The antioxidants used in Thiogel-L have been used for a variety of conditions that affect liver function. Prominent among these conditions are various forms of liver intoxication, infection, inflammation, and hepatic cell damage. A clinical study performed by Dr. Burton Berkson found that the triple antioxidant approach was effective in treating patients with Hepatitis C, as evidenced by their clinical recovery and remarkably improved laboratory values.

Numerous well-designed clinical trials have been conducted in Europe, primarily Germany, on the therapeutic efficacy of silymarin in the treatment of metabolic liver damage, chronic hepatitis, and bile duct inflammation, often induced by alcohol, drugs (psycopharmaceuticals), and chronic liver disease including certain forms of hepatitis. The hepatoprotective effects of silymarin have been demonstrated in accelerating normalization of impaired liver function.

There is a great deal of evidence indicating that selenium supplementation at high levels reduces the incidence of cancer in animals.
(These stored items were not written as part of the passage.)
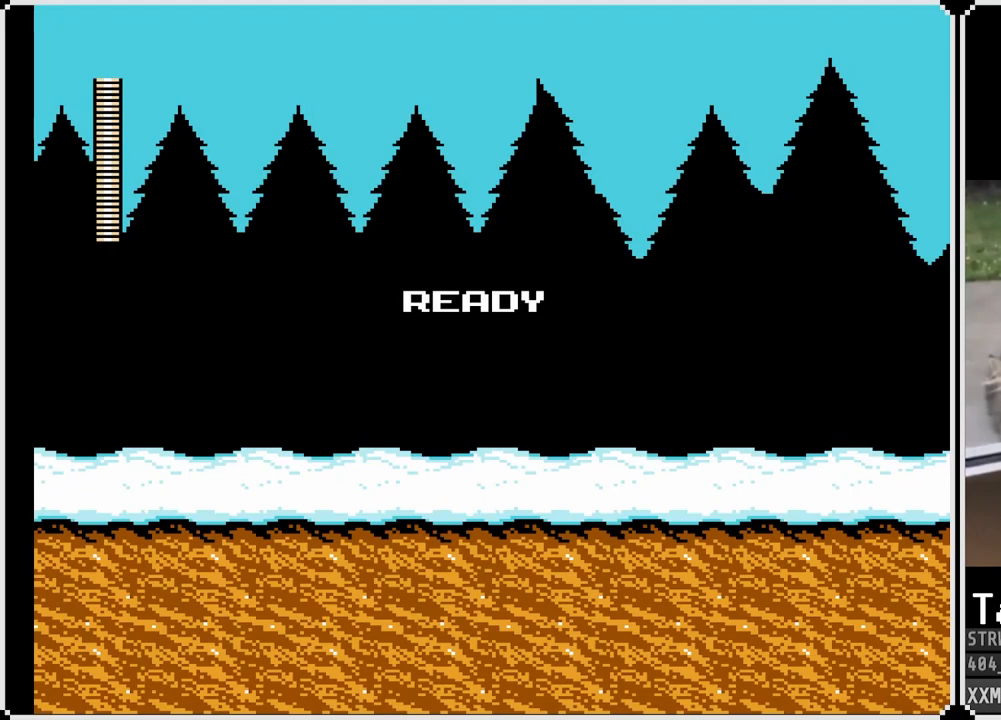
{"buttons": [], "left_stick": "center", "right_stick": "center", "events": []}
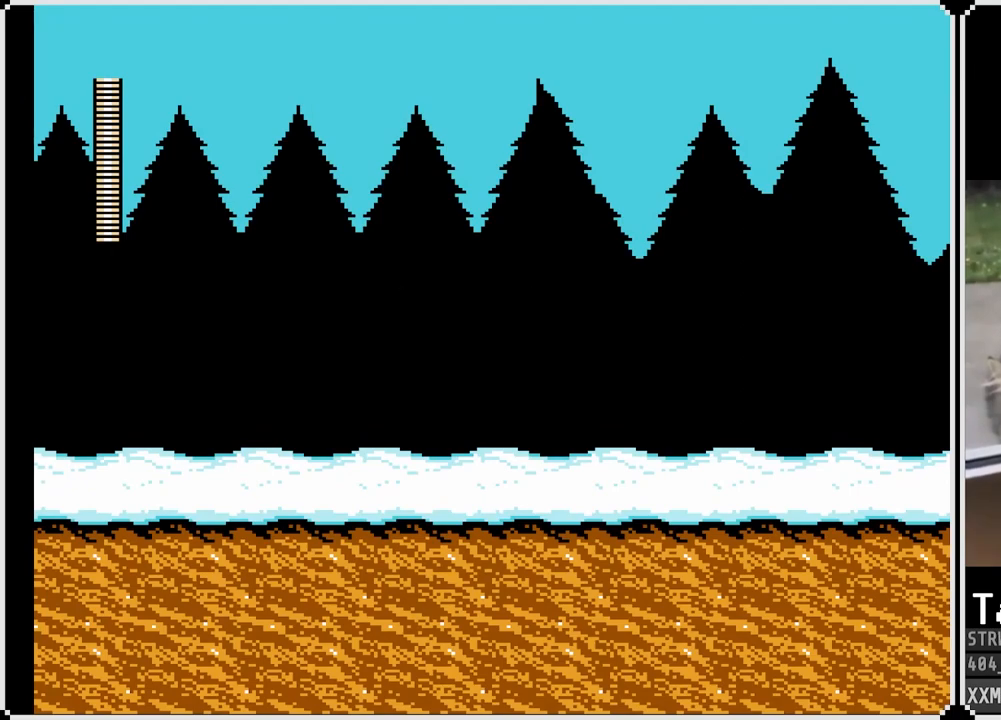
{"buttons": ["SQUARE"], "left_stick": "center", "right_stick": "center", "events": [[50, "SQUARE", "down"], [183, "SQUARE", "up"], [250, "SQUARE", "down"], [367, "SQUARE", "up"], [500, "SQUARE", "down"]]}
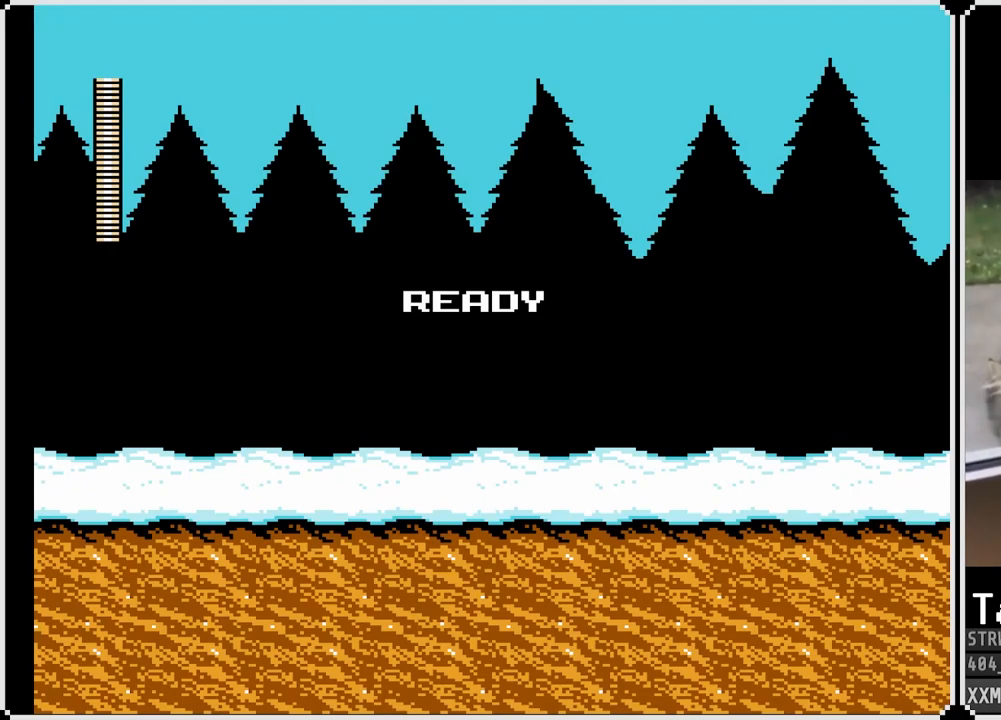
{"buttons": [], "left_stick": "center", "right_stick": "center", "events": [[133, "SQUARE", "up"], [200, "SQUARE", "down"], [350, "SQUARE", "up"]]}
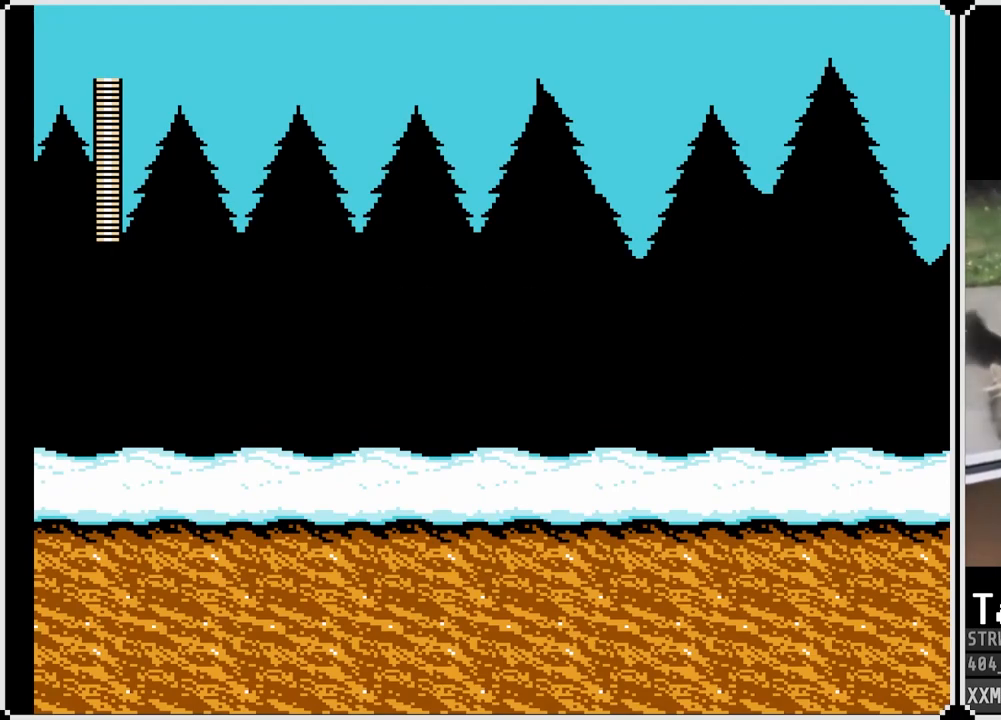
{"buttons": ["L1"], "left_stick": "center", "right_stick": "center", "events": [[17, "L1", "down"], [117, "L1", "up"], [167, "R1", "down"], [250, "R1", "up"], [283, "L1", "down"], [350, "R1", "down"], [367, "L1", "up"], [417, "R1", "up"], [500, "L1", "down"]]}
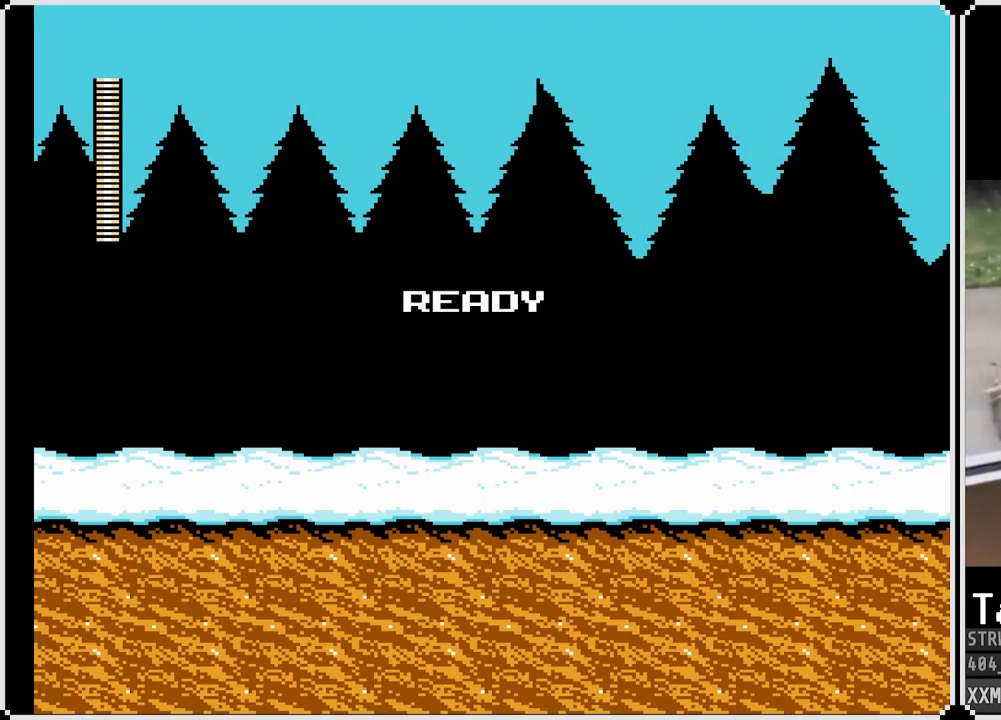
{"buttons": [], "left_stick": "center", "right_stick": "center", "events": [[67, "L1", "up"], [67, "R1", "down"], [183, "R1", "up"]]}
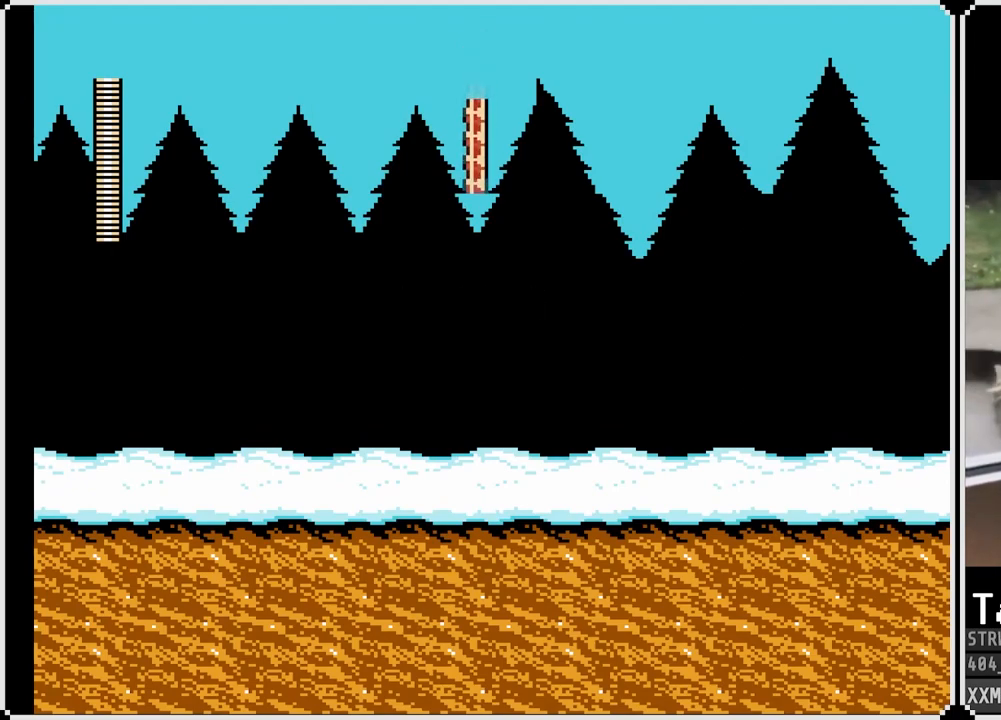
{"buttons": ["SQUARE"], "left_stick": "center", "right_stick": "center", "events": [[500, "SQUARE", "down"]]}
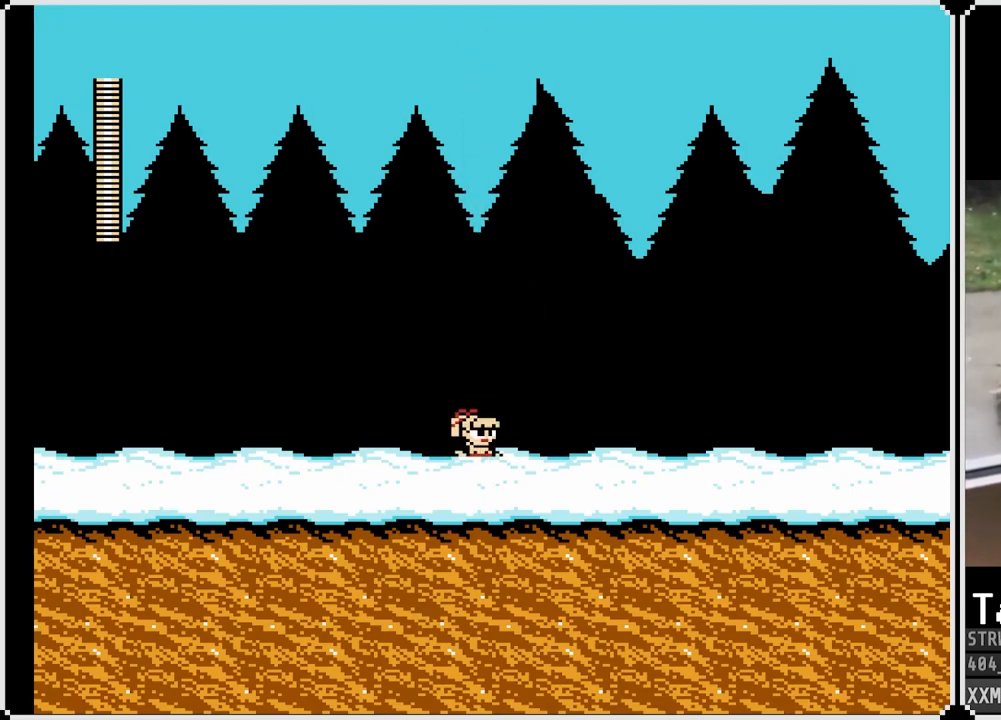
{"buttons": ["SQUARE", "DPAD_RIGHT"], "left_stick": "center", "right_stick": "center", "events": [[150, "DPAD_RIGHT", "down"], [300, "CROSS", "down"], [433, "CROSS", "up"]]}
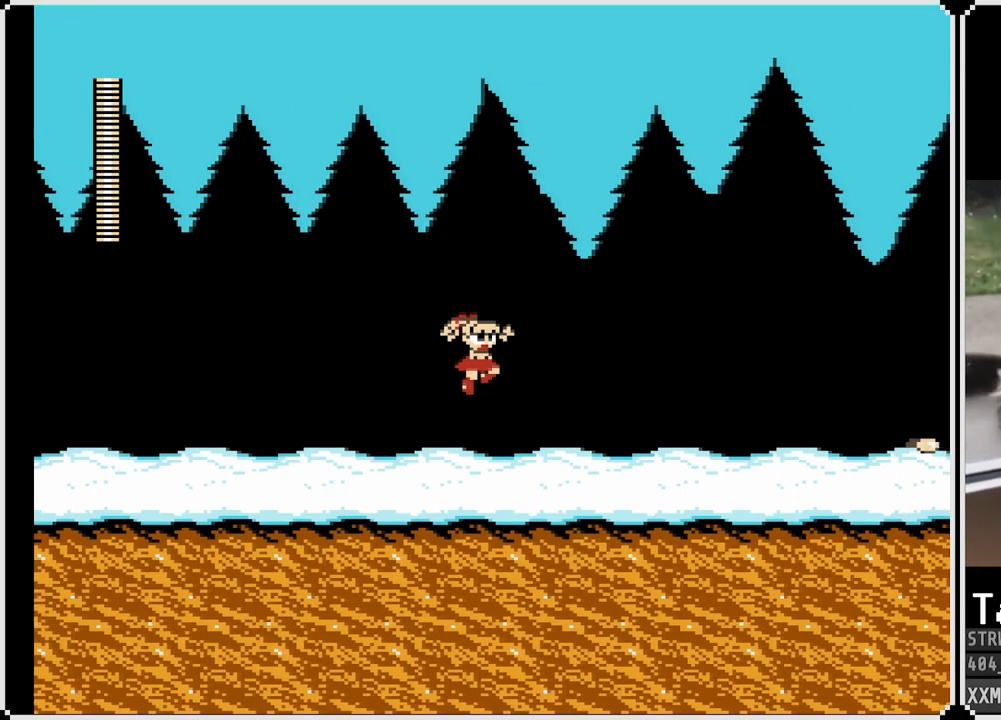
{"buttons": ["SQUARE", "DPAD_RIGHT"], "left_stick": "center", "right_stick": "center", "events": [[300, "CROSS", "down"], [383, "CROSS", "up"]]}
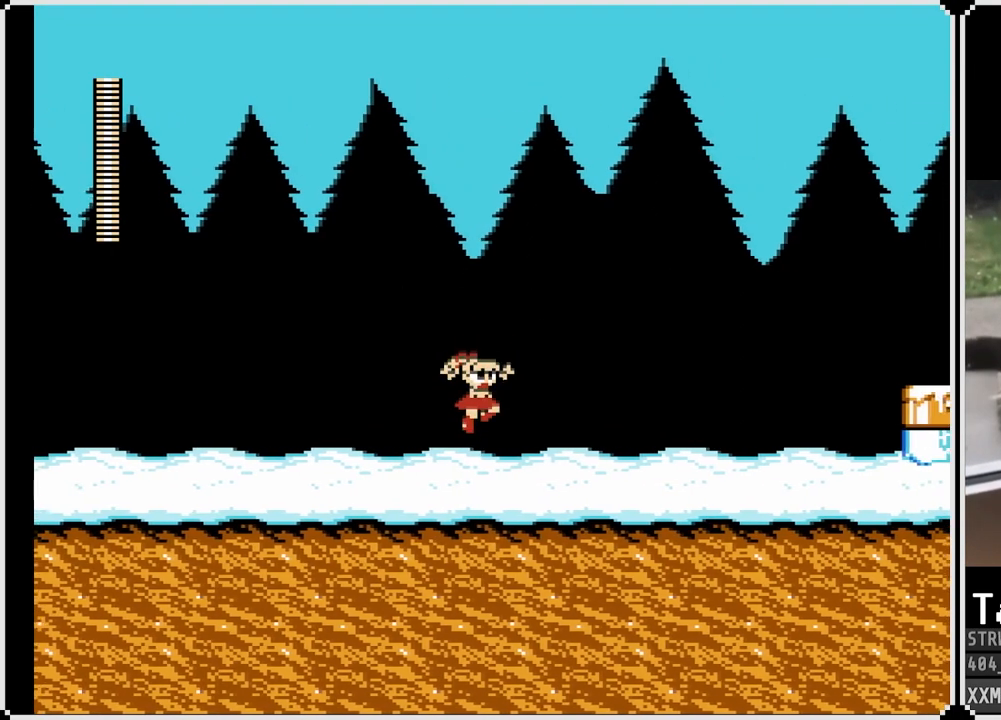
{"buttons": ["SQUARE", "DPAD_RIGHT"], "left_stick": "center", "right_stick": "center", "events": [[183, "CROSS", "down"], [317, "CROSS", "up"]]}
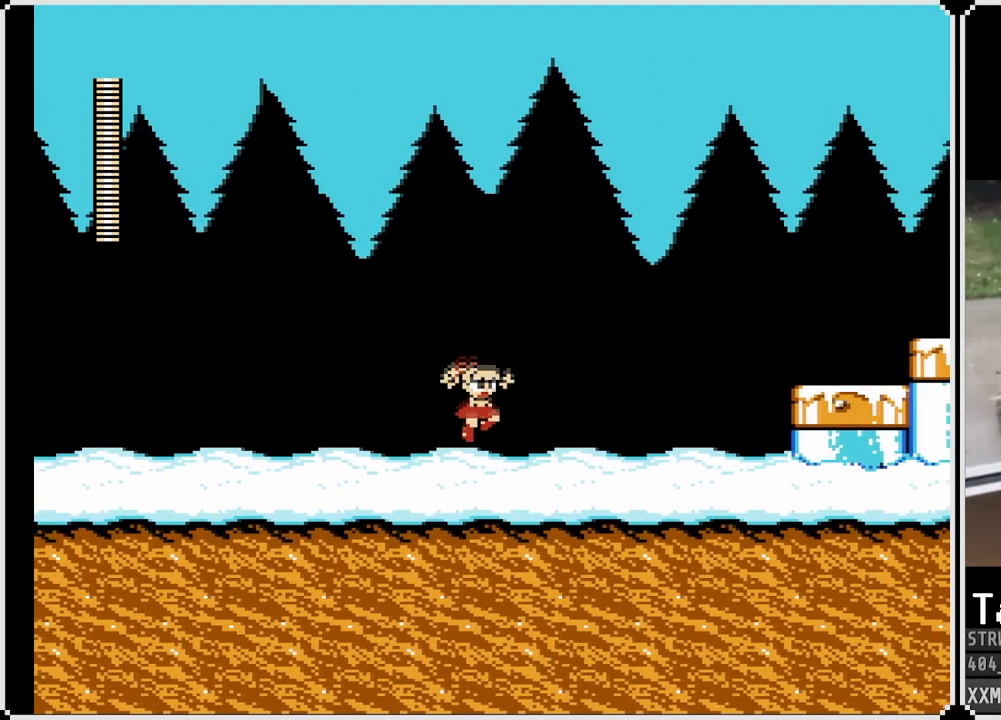
{"buttons": ["SQUARE", "DPAD_RIGHT"], "left_stick": "center", "right_stick": "center", "events": [[167, "CROSS", "down"], [300, "CROSS", "up"]]}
More than two-thirds of over 100 published studies in 20 different animal models of spontaneous, viral, and chemically induced cancers found that selenium supplementation significantly reduced tumor incidence.

There is no established dose of ThioGel-L for the different areas of use. A 200 mg daily dose is typically used for general anti-oxidant protection. Doses up to 600 mg per day have been reported for use in Hepatitis C. When more than 200 mg. is taken per day, the dosage should be divided over the day to maintain blood levels over a longer period of time. If taking 400 mg. per day, a typical dosing schedule would be 200 mg. in the morning and 200 mg. in the afternoon. If taking 600 mg. per day, a typical schedule might be 200 mg. in the morning, 200 mg. in the afternoon, and 200 mg. in the evening.

These statements have not been evaluated by the FDA. This product is not intended to diagnose, treat, cure or prevent any disease.